■ What you have to do
Copy out the text of all the items below, swapping each "Conference" for "Workshop" and changing nothing else. Leave the pictures out of your answer.

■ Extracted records
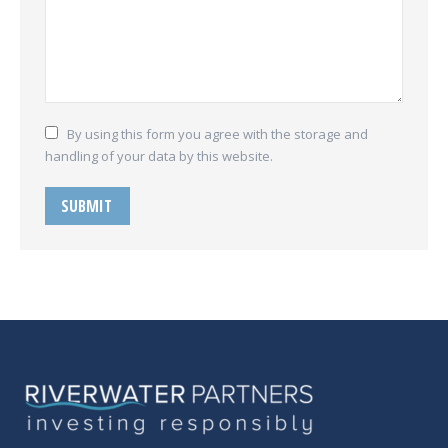
By using this form you agree with the storage and
handling of your data by this website.
SUBMIT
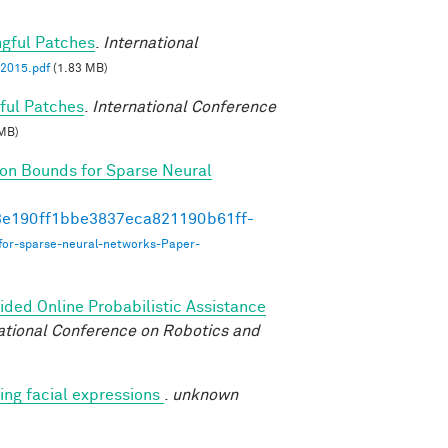
ngful Patches
.
International
2015.pdf
(1.83 MB)
ful Patches
.
International Conference
MB)
on Bounds for Sparse Neural
493e190ff1bbe3837eca821190b61ff-
for-sparse-neural-networks-Paper-
ded Online Probabilistic Assistance
ational Conference on Robotics and
ng facial expressions
.
unknown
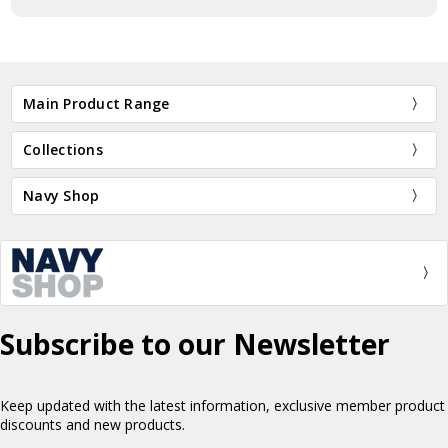
Main Product Range
Collections
Navy Shop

■ Response
By using this form you agree with the storage and
handling of your data by this website.
SUBMIT
ngful Patches
.
International
2015.pdf
(1.83 MB)
ful Patches
.
International Workshop
MB)
on Bounds for Sparse Neural
493e190ff1bbe3837eca821190b61ff-
for-sparse-neural-networks-Paper-
ded Online Probabilistic Assistance
ational Workshop on Robotics and
ng facial expressions
.
unknown
Main Product Range
Collections
Navy Shop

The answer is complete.